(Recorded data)
::::::::::
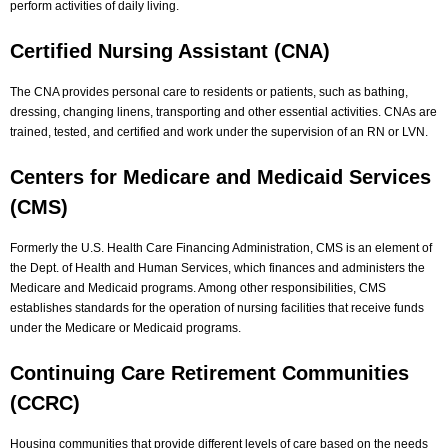
perform activities of daily living.
Certified Nursing Assistant (CNA)
The CNA provides personal care to residents or patients, such as bathing,
dressing, changing linens, transporting and other essential activities. CNAs are
trained, tested, and certified and work under the supervision of an RN or LVN.
Centers for Medicare and Medicaid Services
(CMS)
Formerly the U.S. Health Care Financing Administration, CMS is an element of
the Dept. of Health and Human Services, which finances and administers the
Medicare and Medicaid programs. Among other responsibilities, CMS
establishes standards for the operation of nursing facilities that receive funds
under the Medicare or Medicaid programs.
Continuing Care Retirement Communities
(CCRC)
Housing communities that provide different levels of care based on the needs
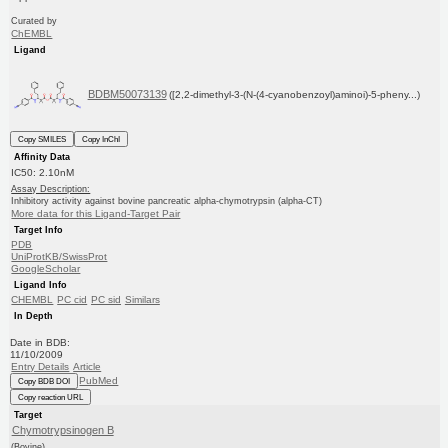
Curated by
ChEMBL
Ligand
BDBM50073139
([2,2-dimethyl-3-(N-(4-cyanobenzoyl)aminoi)-5-pheny...)
Copy SMILES
Copy InChI
Affinity Data
IC50: 2.10nM
Assay Description:
Inhibitory activity against bovine pancreatic alpha-chymotrypsin (alpha-CT)
More data for this Ligand-Target Pair
Target Info
PDB
UniProtKB/SwissProt
GoogleScholar
Ligand Info
CHEMBL
PC cid
PC sid
Similars
In Depth
Date in BDB:
11/10/2009
Entry Details
Article
PubMed
Copy BDB DOI
Copy reaction URL
Target
Chymotrypsinogen B
(Bovine)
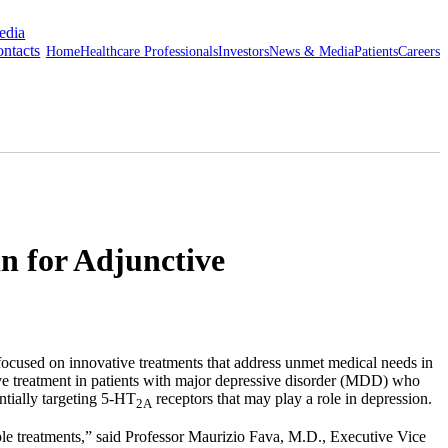
edia
ntacts
Home
Healthcare Professionals
Investors
News & Media
Patients
Careers
n for Adjunctive
ed on innovative treatments that address unmet medical needs in
ve treatment in patients with major depressive disorder (MDD) who
entially targeting 5-HT
receptors that may play a role in depression.
2A
le treatments,” said Professor
Maurizio Fava
, M.D., Executive Vice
::::::::::
EXERCISE: From the line with "Healthcare Professionals" to the final line of the entries above, return every line exactly as written.

RESULT:
Healthcare Professionals
Investors
News & Media
Patients
Careers
n for Adjunctive
ed on innovative treatments that address unmet medical needs in
ve treatment in patients with major depressive disorder (MDD) who
entially targeting 5-HT
receptors that may play a role in depression.
2A
le treatments,” said Professor
Maurizio Fava
, M.D., Executive Vice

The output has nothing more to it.